■ **Task directions**: I'd like the listing below copied exactly, with the images left out.

■ **Material for the task**:
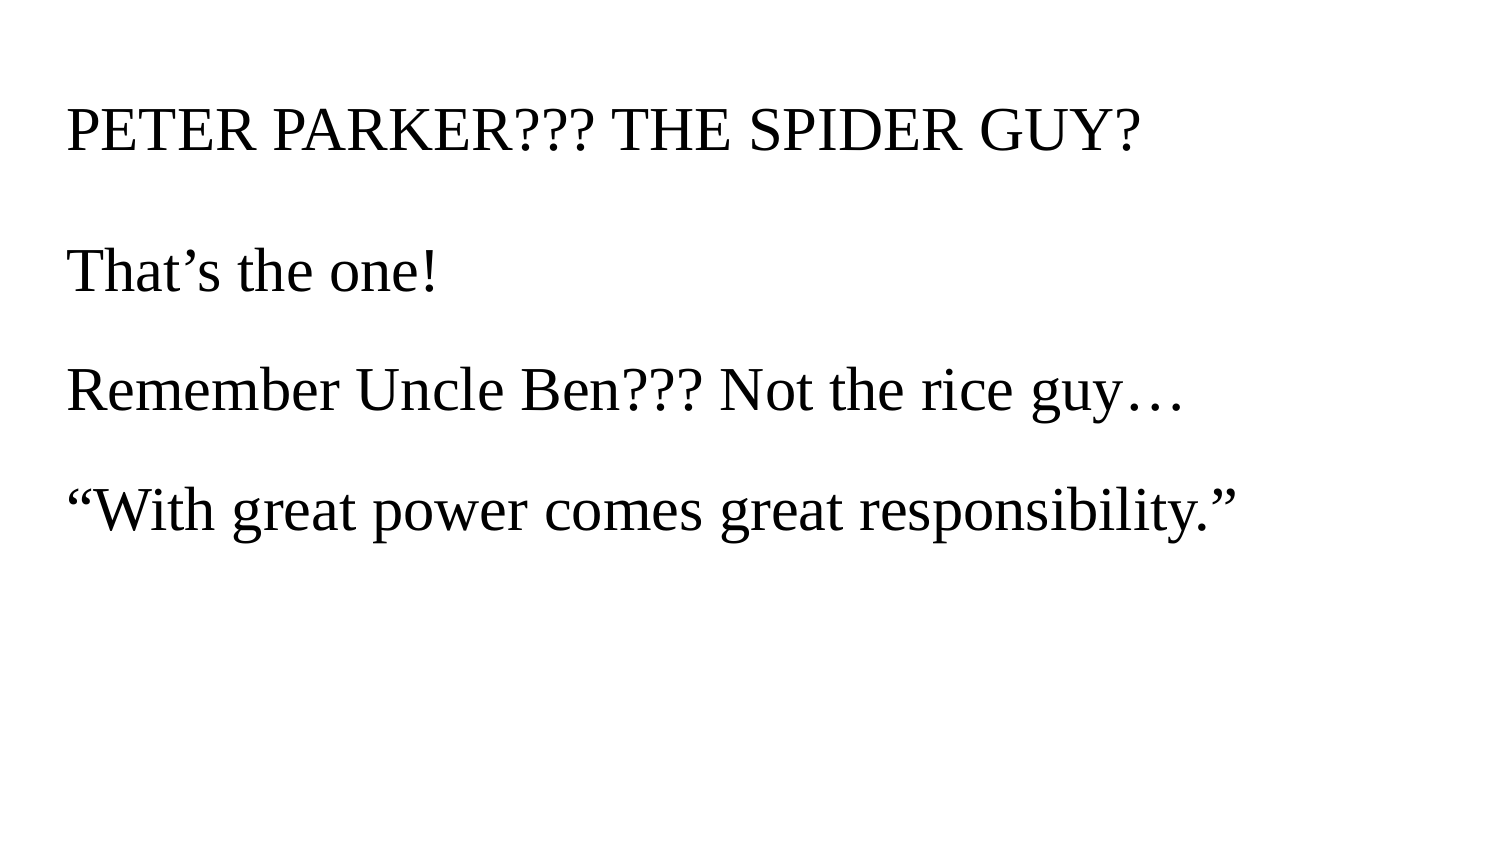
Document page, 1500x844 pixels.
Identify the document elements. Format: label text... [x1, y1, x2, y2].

list That’s the one! Remember Uncle Ben??? Not the rice guy… “With great power comes great responsibility.” [51, 202, 1449, 750]
title PETER PARKER??? THE SPIDER GUY? [51, 72, 1449, 167]
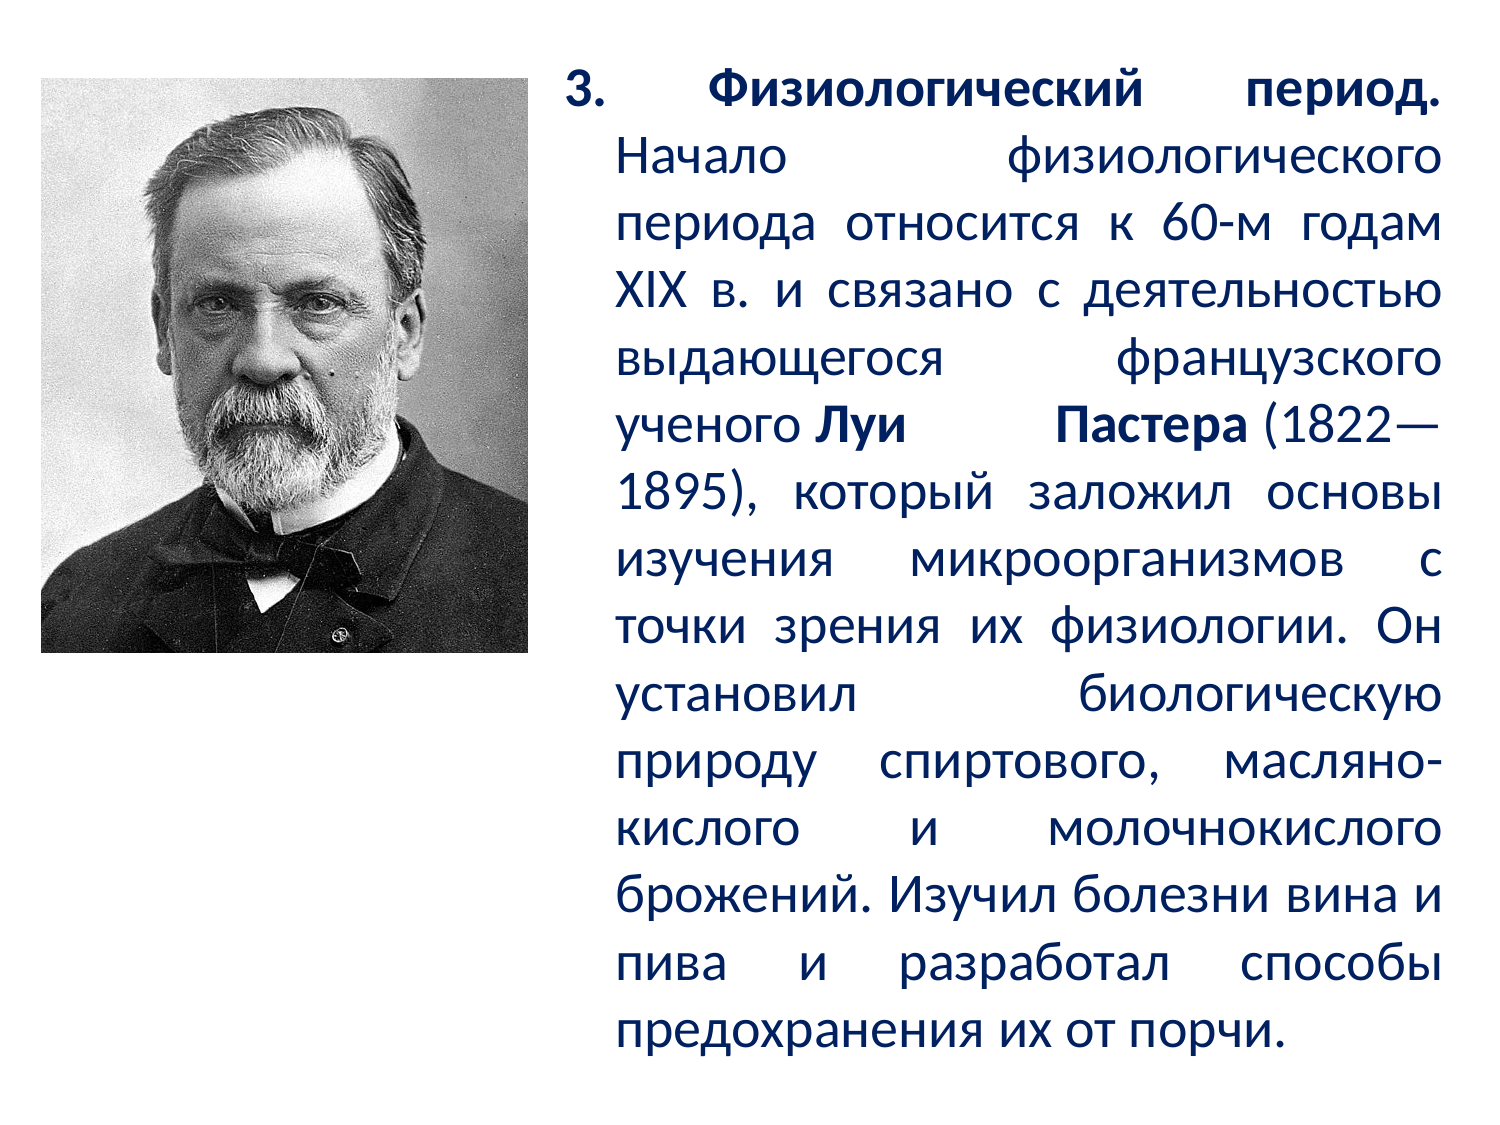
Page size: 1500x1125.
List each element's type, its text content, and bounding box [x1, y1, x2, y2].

picture [41, 77, 529, 654]
list 3. Физиологический период. Начало физиологического периода относится к 60-м годам ХIХ в. и связано с деятельностью выдающегося французского ученого Луи Пастера (1822—1895), который заложил основы изучения микроорганизмов с точки зрения их физиологии. Он установил биологическую природу спиртового, масляно-кислого и молочнокислого брожений. Изучил болезни вина и пива и разработал способы предохранения их от порчи. [549, 42, 1459, 1083]
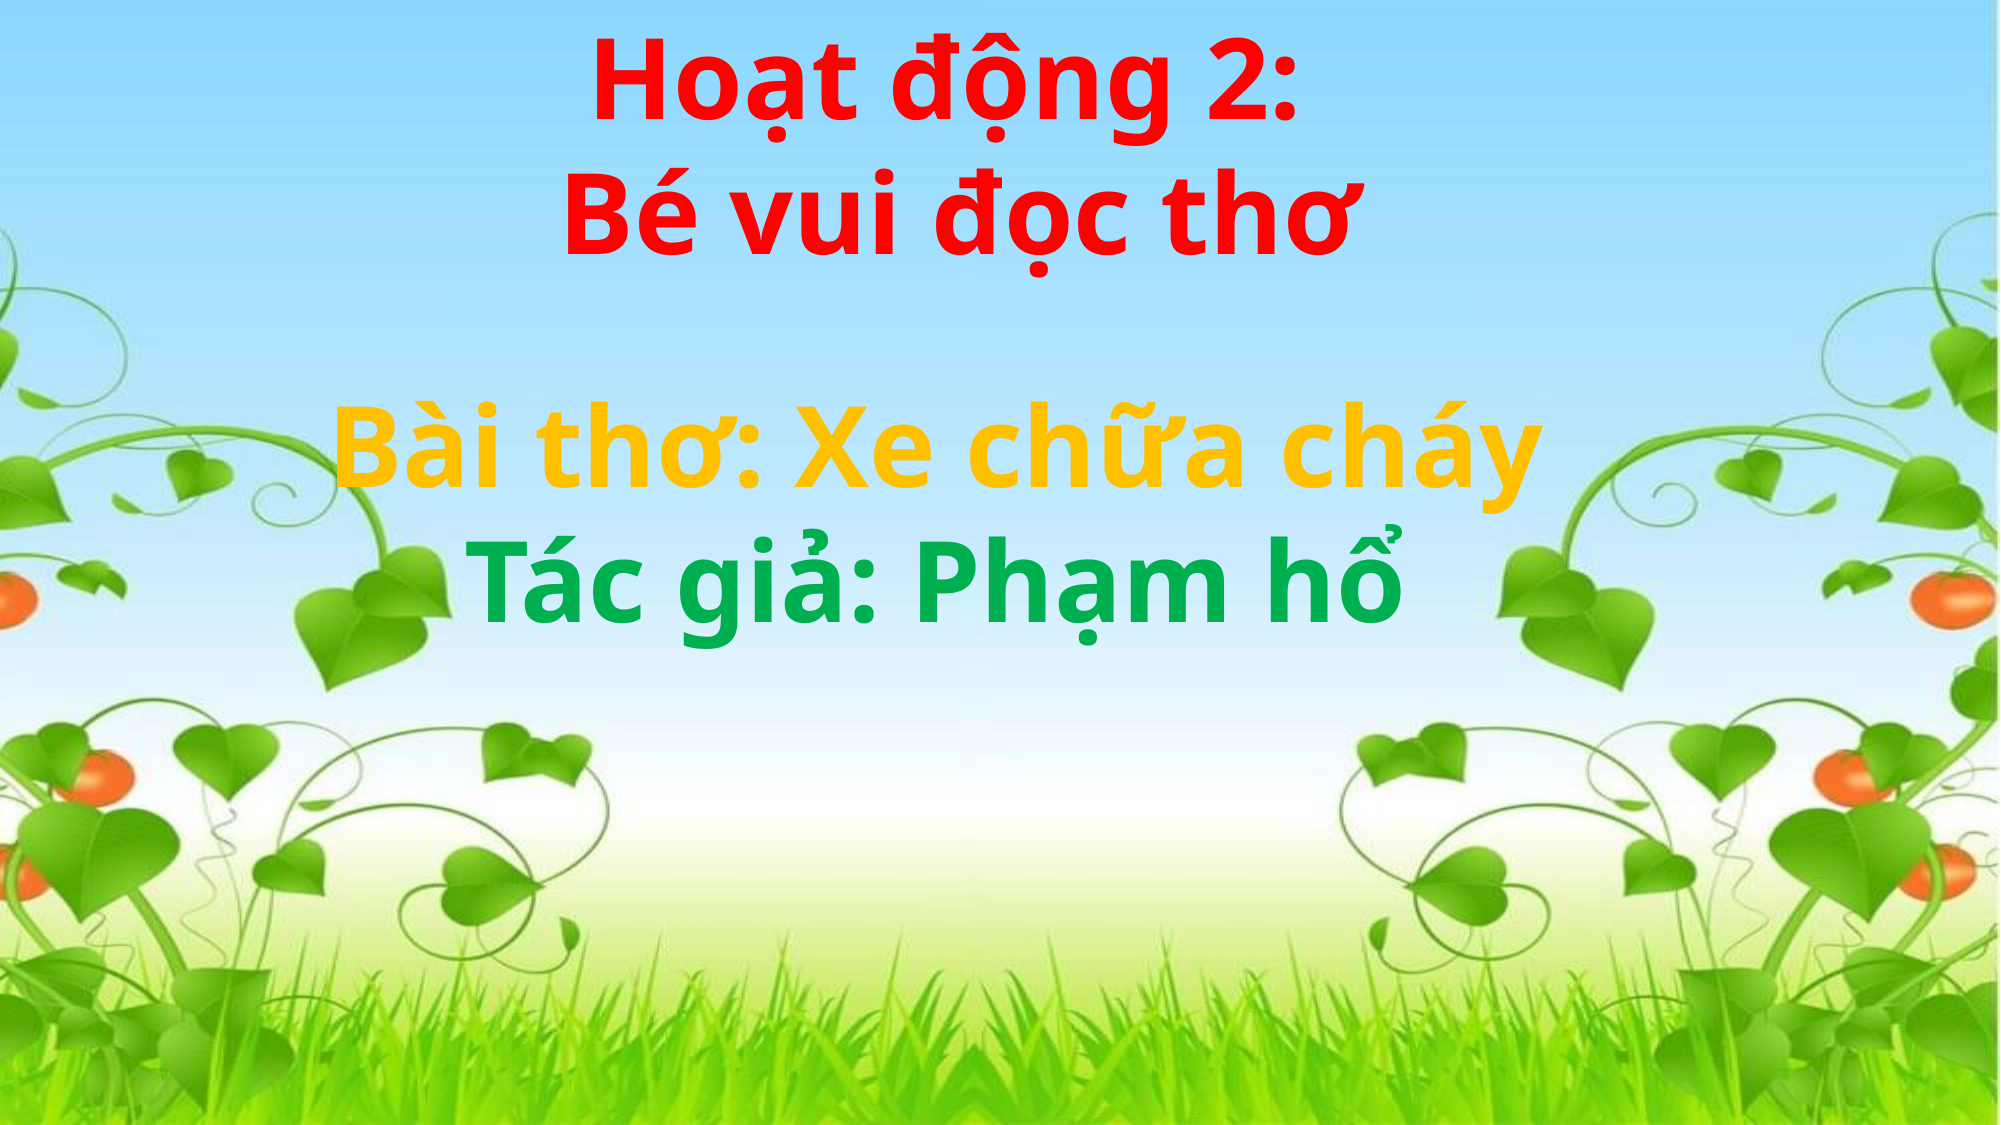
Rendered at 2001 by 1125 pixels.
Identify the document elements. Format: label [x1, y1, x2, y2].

■ **Answer for this exercise**:
Document page, 1500x844 pixels.
Identify the document elements. Format: label text... [x1, y1, x2, y2].

list That’s the one! Remember Uncle Ben??? Not the rice guy… “With great power comes great responsibility.” [51, 202, 1449, 750]
title PETER PARKER??? THE SPIDER GUY? [51, 72, 1449, 167]
Page size: 1500x1125.
List each element's type, its text content, and bounding box [x1, y1, x2, y2].

picture [41, 77, 529, 654]
list 3. Физиологический период. Начало физиологического периода относится к 60-м годам ХIХ в. и связано с деятельностью выдающегося французского ученого Луи Пастера (1822—1895), который заложил основы изучения микроорганизмов с точки зрения их физиологии. Он установил биологическую природу спиртового, масляно-кислого и молочнокислого брожений. Изучил болезни вина и пива и разработал способы предохранения их от порчи. [549, 42, 1459, 1083]
Rendered at 2001 by 1125 pixels.
Identify the document elements. Format: label [x1, y1, x2, y2].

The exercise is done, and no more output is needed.